03 ottobre 2016 09:59

È stato un fine settimana che ha detto tutto sulla crisi della socialdemocrazia. A Madrid, il Partito socialista spagnolo (Psoe) ha spinto il suo segretario, Pedro Sánchez, alle dimissioni perché non accettava che l’astensione della sinistra permettesse la formazione del governo conservatore di Mariano Rajoy. Promotore di questo colpo di mano, l’apparato socialista ha i suoi motivi, perché teme che il partito sia punito alle urne se gli spagnoli saranno stati costretti a votare per la terza volta in un anno e non vuole che il paese continui a sprofondare in una crisi pesantissima perché incapace di creare una maggioranza.

Sono motivazioni comprensibili, ma il risultato della decisione è che il Psoe perderà ancor più elettori a vantaggio della nuova sinistra di Podemos. Tutto questo è accaduto il 1 ottobre, mentre il 2 ottobre, nel Regno Unito, dove i conservatori erano riuniti in congresso, la prima ministra Theresa May ha potuto evitare di spiegare come intende gestire la Brexit perché l’opposizione laburista è talmente spaccata tra l’ala sinistra e l’ala centrista da lasciare la scena interamente alla destra.
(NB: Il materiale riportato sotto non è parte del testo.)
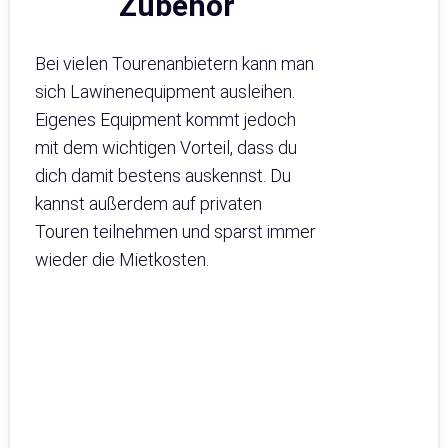
Zubehör
Bei vielen Tourenanbietern kann man
sich Lawinenequipment ausleihen.
Eigenes Equipment kommt jedoch
mit dem wichtigen Vorteil, dass du
dich damit bestens auskennst. Du
kannst außerdem auf privaten
Touren teilnehmen und sparst immer
wieder die Mietkosten.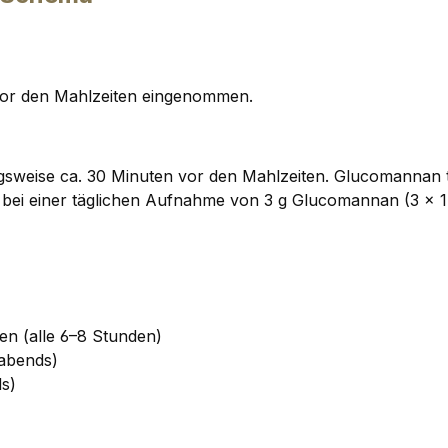
or den Mahlzeiten eingenommen.
rzugsweise ca. 30 Minuten vor den Mahlzeiten. Glucomanna
ich bei einer täglichen Aufnahme von 3 g Glucomannan (3 × 1
en (alle 6–8 Stunden)
 abends)
ds)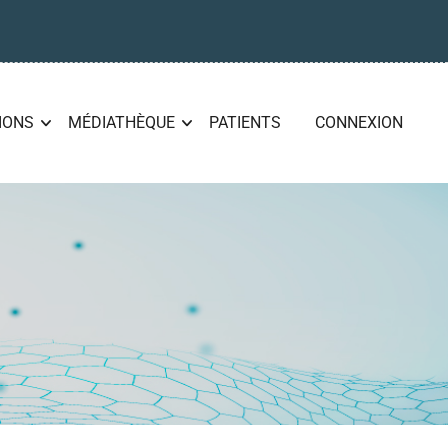
IONS
MÉDIATHÈQUE
PATIENTS
CONNEXION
La sinistra britannica è del tutto assente.

Lo stesso 2 ottobre, in Francia, sul Journal du Dimanche, Alain Juppé ha nuovamente teso la mano ai “delusi dall’hollandismo”, come se il Partito socialista francese (Ps) non esistesse più, e a ben vedere non è detto che non sia così.

Le radici storiche
Ma non ci sono solo la Spagna, il Regno Unito e la Francia. Anche in Germania, in Italia e nei paesi scandinavi la sinistra ha perso molti elettori, e in generale questa forza che ha creato lo stato sociale è l’ombra di se stessa un po’ in tutta Europa.

Questa crisi ha radici storiche. La socialdemocrazia è nata negli anni venti, in Svezia, da una rinuncia ai miti rivoluzionari e dalla volontà di imporre al capitale l’applicazione di protezioni sociali, creando rapporti di forza politici organizzati da partiti operai appoggiati dai grandi sindacati.

Questa strategia ha funzionato e ha raggiunto il suo culmine nel dopoguerra, quando la ricostruzione ha assicurato abbondanza di posti di lavoro e la paura dell’Unione Sovietica ha spinto le classi più ricche ad accettare il compromesso sociale. Poi tutto è cambiato a partire dagli anni settanta. Ultimata la ricostruzione, la socialdemocrazia si è scontrata con la fine dell’occupazione piena e con un rapporto di forze non più favorevole agli operai. Negli anni ottanta la paura del comunismo è scomparsa con il crollo sovietico, mentre negli anni novanta una nuova rivoluzione della produzione ha smantellato le grandi industrie, fortezze operaie. Dopo trent’anni, la riduzione delle distanze ha permesso la delocalizzazione delle aziende, che oggi possono sfuggire alle leggi sociali europee.

La socialdemocrazia potrà ripristinare il rapporto di forze che l’ha sorretta in passato solo riproponendosi come forza pubblica su scala continentale, ma il paradosso è che i suoi elettori operai non vogliono sentir parlare dell’Europa, che associano (a torto) agli stravolgimenti storici di cui sono vittime. La crisi profonda della socialdemocrazia sembra dover durare ancora a lungo.